Moody’s affirmation of AUBK’s A2 deposit ratings is also based on continued very high government support assumptions for the bank upon transaction completion, which translates into four notches of uplift from the bank’s baa3 BCA. This assessment reflects (1) the bank’s importance to the local banking system, with a market share of around 6% in terms of total assets in Kuwait; (2) the Kuwaiti government’s ownership stake in the bank (a 12.3% holding through the Public Institution For Social Security); and (3) the government’s strong track record of supporting financial institutions in times of stress.
Governance is highly relevant for both KFH and AUBK, as it is to all banks operating in the GCC. Although Moody’s does not have any particular governance concern for both banks, nonetheless, corporate governance remains a key credit consideration and requires ongoing monitoring.

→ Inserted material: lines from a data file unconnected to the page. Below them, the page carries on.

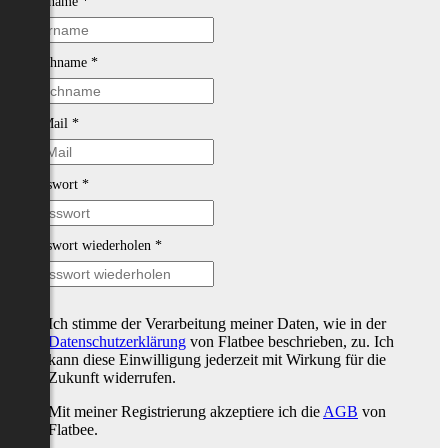
Vorname
*
Nachname
*
E-Mail
*
Passwort
*
Passwort wiederholen
*
Ich stimme der Verarbeitung meiner Daten, wie in der
Datenschutzerklärung
von Flatbee beschrieben, zu. Ich
kann diese Einwilligung jederzeit mit Wirkung für die
Zukunft widerrufen.
Mit meiner Registrierung akzeptiere ich die
AGB
von
Flatbee.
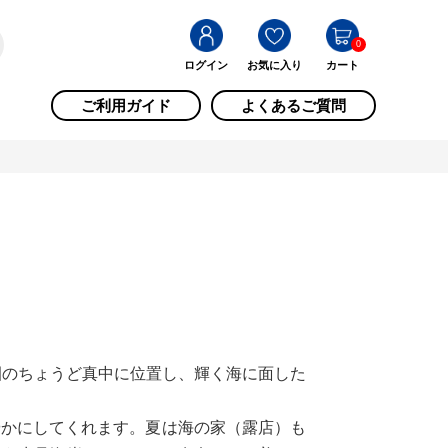
0
ログイン
お気に入り
カート
ご利用ガイド
よくあるご質問
園のちょうど真中に位置し、輝く海に面した
やかにしてくれます。夏は海の家（露店）も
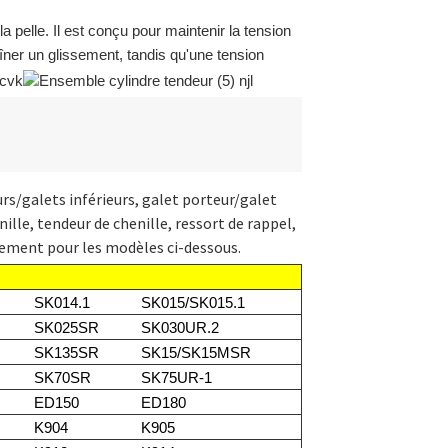
 la pelle. Il est conçu pour maintenir la tension
îner un glissement, tandis qu'une tension
rs/galets inférieurs, galet porteur/galet
ille, tendeur de chenille, ressort de rappel,
oulement pour les modèles ci-dessous.
SK014.1
SK015/SK015.1
SK025SR
SK030UR.2
SK135SR
SK15/SK15MSR
SK70SR
SK75UR-1
ED150
ED180
K904
K905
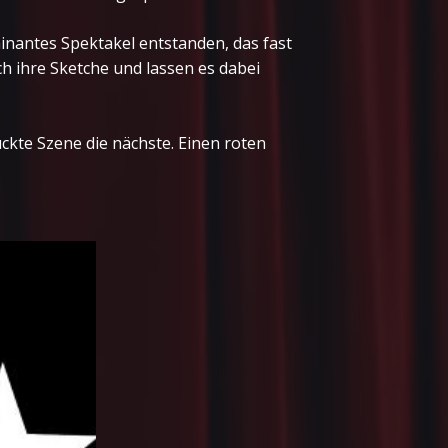
nantes Spektakel entstanden, das fast
 ihre Sketche und lassen es dabei
kte Szene die nächste. Einen roten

Upward pressure on KFH’s ratings could develop from any combination of the following: (1) successful integration across various geographies without significant customer attrition or financial implication; (2) increase in profitability driven by stronger market positioning along with realization of synergies and no unexpected increase in one-time integration costs; and/or (3) increase in notches of uplift from government support.
Upward pressure on AUBK’s ratings could develop from a material reduction in its credit and funding concentrations and/or potential future parental support rating uplift coming from KFH upon completion of the transaction.
Although downward pressure on KFH’s ratings is not expected over the near term as indicated by the positive outlook, the outlook on KFH’s ratings would be revised to stable at the current ratings level, if there were: (1) integration challenges negatively impacting profitability; or (2) unexpected changes in its asset risk profile as a result of significantly higher borrower or sector concentrations following the acquisition. In addition, KFH’s A1 deposit rating already benefits from five notches of uplift from its baa3 BCA against a Kuwaiti average of four notches of uplift. As such, Moody’s can stabilize the ratings if the BCA is affirmed and uplift is maintained at five notches.
Downward pressure on AUBK’s ratings could develop from a deterioration in its asset quality as well as capitalization and/or a material weakening in its liquidity. Also, upon completion of the transaction, significant downsizing of the bank’s balance sheet through the expected conversion into a digital bank could exert downward pressure on the bank’s ratings.